> **Written task**
Every line below between the line holding "X31000Y-31000D3*" and the line holding "X24000Y-30700D3*", inclusive, should be repeated exactly, and all other lines omitted.

------------------------------------

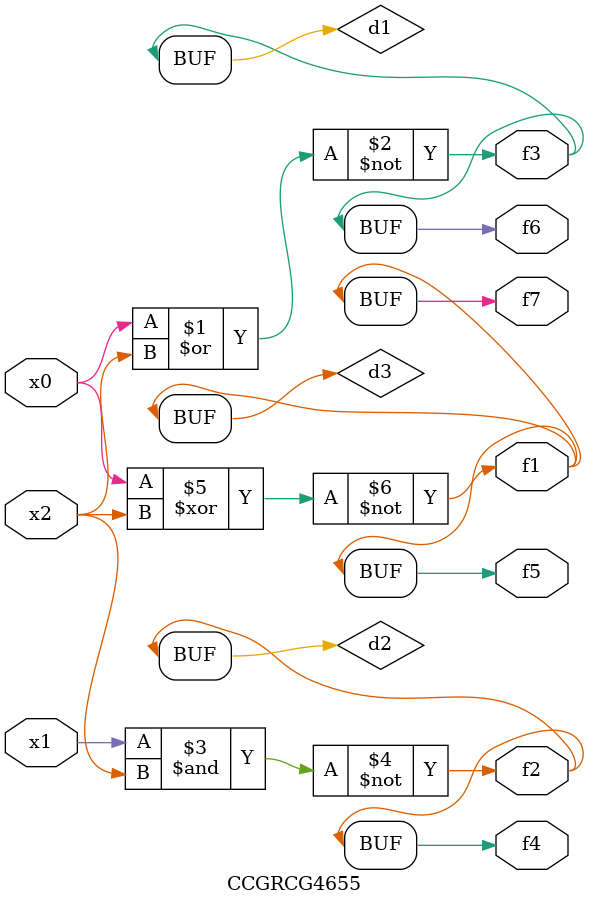
<source format=v>
module CCGRCG4655(
	input x0, x1, x2,
	output f1, f2, f3, f4, f5, f6, f7
);

	wire d1, d2, d3;

	nor (d1, x0, x2);
	nand (d2, x1, x2);
	xnor (d3, x0, x2);
	assign f1 = d3;
	assign f2 = d2;
	assign f3 = d1;
	assign f4 = d2;
	assign f5 = d3;
	assign f6 = d1;
	assign f7 = d3;
endmodule

</source>
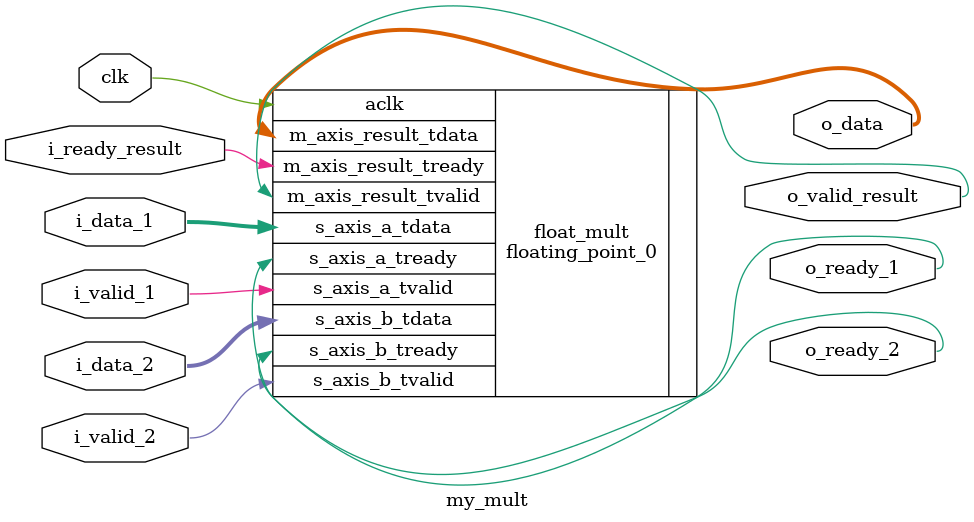
<source format=v>
module my_mult(
input clk,
input [31:0] i_data_1,
input [31:0] i_data_2,
output  [31:0] o_data,
input i_valid_1,
input i_valid_2,
output o_ready_1,
output o_ready_2,
output o_valid_result,
input i_ready_result
);

floating_point_0 float_mult (
  .aclk(clk),                                  // input wire aclk
  .s_axis_a_tvalid(i_valid_1),            // input wire s_axis_a_tvalid
  .s_axis_a_tready(o_ready_1),            // output wire s_axis_a_tready
  .s_axis_a_tdata(i_data_1),              // input wire [31 : 0] s_axis_a_tdata
  .s_axis_b_tvalid(i_valid_2),            // input wire s_axis_b_tvalid
  .s_axis_b_tready(o_ready_2),            // output wire s_axis_b_tready
  .s_axis_b_tdata(i_data_2),              // input wire [31 : 0] s_axis_b_tdata
  .m_axis_result_tvalid(o_valid_result),  // output wire m_axis_result_tvalid
  .m_axis_result_tready(i_ready_result),  // input wire m_axis_result_tready
  .m_axis_result_tdata(o_data)    // output wire [31 : 0] m_axis_result_tdata
);

endmodule
</source>
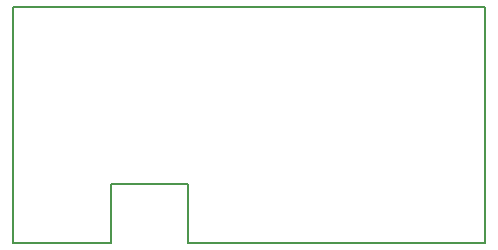
<source format=gko>
G04*
G04 #@! TF.GenerationSoftware,Altium Limited,Altium Designer,19.0.12 (326)*
G04*
G04 Layer_Color=16711935*
%FSLAX44Y44*%
%MOMM*%
G71*
G01*
G75*
%ADD15C,0.1500*%
D15*
X0Y200000D02*
X400000D01*
X149000Y0D02*
X400000D01*
X148730Y270D02*
X149000Y0D01*
X148730Y270D02*
Y49800D01*
X83100D02*
X148730D01*
X83100Y550D02*
Y49800D01*
X82550Y0D02*
X83100Y550D01*
X0Y0D02*
X82550D01*
X0D02*
Y200000D01*
X106000D02*
X106340Y199660D01*
Y200000D01*
X400000Y0D02*
Y200000D01*
M02*

</source>
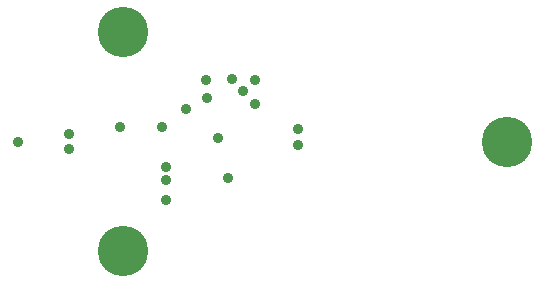
<source format=gbs>
G04*
G04 #@! TF.GenerationSoftware,Altium Limited,Altium Designer,24.1.2 (44)*
G04*
G04 Layer_Color=16711935*
%FSLAX44Y44*%
%MOMM*%
G71*
G04*
G04 #@! TF.SameCoordinates,47630513-E096-4814-B05C-B46C922ECB9E*
G04*
G04*
G04 #@! TF.FilePolarity,Negative*
G04*
G01*
G75*
%ADD30C,4.2672*%
%ADD31C,0.9144*%
D30*
X119380Y26670D02*
D03*
Y212090D02*
D03*
X444500Y119380D02*
D03*
D31*
X221488Y162052D02*
D03*
X231648Y171704D02*
D03*
X211836Y172212D02*
D03*
X155956Y98044D02*
D03*
X189992Y171704D02*
D03*
X155956Y70104D02*
D03*
Y86868D02*
D03*
X152908Y132080D02*
D03*
X208788Y88392D02*
D03*
X172720Y146812D02*
D03*
X267716Y116332D02*
D03*
X267533Y129937D02*
D03*
X73660Y113284D02*
D03*
Y125476D02*
D03*
X30988Y119380D02*
D03*
X190505Y155938D02*
D03*
X231140Y151384D02*
D03*
X200152Y122548D02*
D03*
X116840Y132080D02*
D03*
M02*

</source>
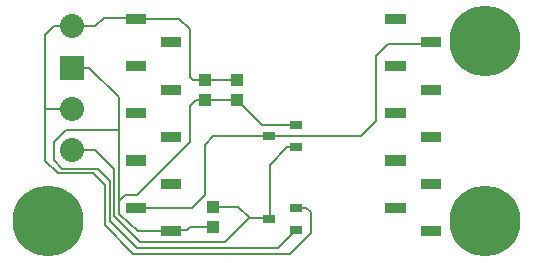
<source format=gtl>
G04 DipTrace 2.4.0.2*
%INlayer1.GTL*%
%MOMM*%
%ADD13C,0.2*%
%ADD14R,1.0X1.1*%
%ADD16R,1.05X0.65*%
%ADD18C,2.032*%
%ADD19R,2.032X2.032*%
%ADD20C,6.0*%
%FSLAX53Y53*%
G04*
G71*
G90*
G75*
G01*
%LNTop*%
%LPD*%
X23250Y-19950D2*
D13*
X26000D1*
X31000Y-22100D2*
X28100D1*
X26000Y-20000D1*
Y-19950D1*
X12000Y-17250D2*
X13500D1*
X16000Y-19750D1*
Y-22500D1*
Y-28500D1*
Y-29600D1*
X16099Y-29699D1*
X17601Y-31081D1*
X20386D1*
X20410Y-31105D1*
X24000Y-30700D2*
X22050D1*
X21750Y-31000D1*
X20515D1*
X20410Y-31105D1*
X31000Y-31000D2*
X29500Y-32500D1*
X17500D1*
X15200Y-30200D1*
Y-26800D1*
X14200Y-25800D1*
X11200D1*
X10500Y-25100D1*
Y-23500D1*
X11500Y-22500D1*
X16000D1*
X23250Y-19950D2*
Y-19750D1*
X23500Y-20000D1*
X22500D1*
X22000Y-20500D1*
Y-23500D1*
X17500Y-28000D1*
X16500D1*
X16000Y-28500D1*
X12000Y-13750D2*
X14000D1*
X14750Y-13000D1*
X17305D1*
X17410Y-13105D1*
X21105D1*
X22000Y-14000D1*
Y-18000D1*
X22250Y-18250D1*
X23250D1*
X26000D1*
X31000Y-29100D2*
X31850D1*
X32250Y-29500D1*
Y-31250D1*
X30500Y-33000D1*
X17200D1*
X14800Y-30600D1*
Y-27200D1*
X13800Y-26200D1*
X10800D1*
X9750Y-25150D1*
Y-20750D1*
Y-14500D1*
X10500Y-13750D1*
X12000D1*
Y-20750D2*
X9750D1*
X31000Y-24000D2*
X30247D1*
X28766Y-25481D1*
Y-29984D1*
X28700Y-30050D1*
X12000Y-24250D2*
Y-24200D1*
X14000D1*
X15600Y-25800D1*
Y-29800D1*
X17800Y-32000D1*
X25000D1*
X27000Y-30000D1*
X27094D1*
X28650D1*
X28700Y-30050D1*
X24000Y-29000D2*
X26094D1*
X27094Y-30000D1*
X17410Y-29105D2*
X22145D1*
X23250Y-28000D1*
Y-23750D1*
X23950Y-23050D1*
X28700D1*
X36450D1*
X37750Y-21750D1*
Y-16250D1*
X38800Y-15200D1*
X42315D1*
X42410Y-15105D1*
D14*
X26000Y-18250D3*
Y-19950D3*
X23250Y-18250D3*
Y-19950D3*
D16*
X31000Y-31000D3*
Y-29100D3*
X28700Y-30050D3*
D18*
X12000Y-13750D3*
D19*
Y-17250D3*
D18*
Y-20750D3*
Y-24250D3*
D20*
X47000Y-15000D3*
Y-30250D3*
X10000D3*
D16*
X31000Y-24000D3*
Y-22100D3*
X28700Y-23050D3*
D14*
X24000Y-30700D3*
Y-29000D3*
G36*
X19560Y-31530D2*
Y-30680D1*
X21260D1*
Y-31530D1*
X19560D1*
G37*
G36*
X16560Y-29530D2*
Y-28680D1*
X18260D1*
Y-29530D1*
X16560D1*
G37*
G36*
X19560Y-27530D2*
Y-26680D1*
X21260D1*
Y-27530D1*
X19560D1*
G37*
G36*
X16560Y-25530D2*
Y-24680D1*
X18260D1*
Y-25530D1*
X16560D1*
G37*
G36*
X19560Y-23530D2*
Y-22680D1*
X21260D1*
Y-23530D1*
X19560D1*
G37*
G36*
X16560Y-21530D2*
Y-20680D1*
X18260D1*
Y-21530D1*
X16560D1*
G37*
G36*
X19560Y-19530D2*
Y-18680D1*
X21260D1*
Y-19530D1*
X19560D1*
G37*
G36*
X16560Y-17530D2*
Y-16680D1*
X18260D1*
Y-17530D1*
X16560D1*
G37*
G36*
X19560Y-15530D2*
Y-14680D1*
X21260D1*
Y-15530D1*
X19560D1*
G37*
G36*
X16560Y-13530D2*
Y-12680D1*
X18260D1*
Y-13530D1*
X16560D1*
G37*
G36*
X41560Y-31530D2*
Y-30680D1*
X43260D1*
Y-31530D1*
X41560D1*
G37*
G36*
X38560Y-29530D2*
Y-28680D1*
X40260D1*
Y-29530D1*
X38560D1*
G37*
G36*
X41560Y-27530D2*
Y-26680D1*
X43260D1*
Y-27530D1*
X41560D1*
G37*
G36*
X38560Y-25530D2*
Y-24680D1*
X40260D1*
Y-25530D1*
X38560D1*
G37*
G36*
X41560Y-23530D2*
Y-22680D1*
X43260D1*
Y-23530D1*
X41560D1*
G37*
G36*
X38560Y-21530D2*
Y-20680D1*
X40260D1*
Y-21530D1*
X38560D1*
G37*
G36*
X41560Y-19530D2*
Y-18680D1*
X43260D1*
Y-19530D1*
X41560D1*
G37*
G36*
X38560Y-17530D2*
Y-16680D1*
X40260D1*
Y-17530D1*
X38560D1*
G37*
G36*
X41560Y-15530D2*
Y-14680D1*
X43260D1*
Y-15530D1*
X41560D1*
G37*
G36*
X38560Y-13530D2*
Y-12680D1*
X40260D1*
Y-13530D1*
X38560D1*
G37*
M02*

</source>
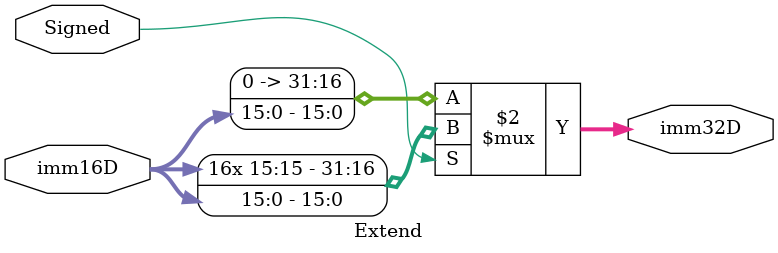
<source format=v>
`timescale 1ns / 1ps
module Extend(
    input [15:0] imm16D,
	 input Signed,
    output [31:0] imm32D
    );

assign imm32D=(Signed==1)?{{16{imm16D[15]}},imm16D}:{16'b0,imm16D};
endmodule

</source>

------------------------------------

> **Result for this exercise**
X31000Y-31000D3*
Y-29100D3*
X28700Y-30050D3*
D18*
X12000Y-13750D3*
D19*
Y-17250D3*
D18*
Y-20750D3*
Y-24250D3*
D20*
X47000Y-15000D3*
Y-30250D3*
X10000D3*
D16*
X31000Y-24000D3*
Y-22100D3*
X28700Y-23050D3*
D14*
X24000Y-30700D3*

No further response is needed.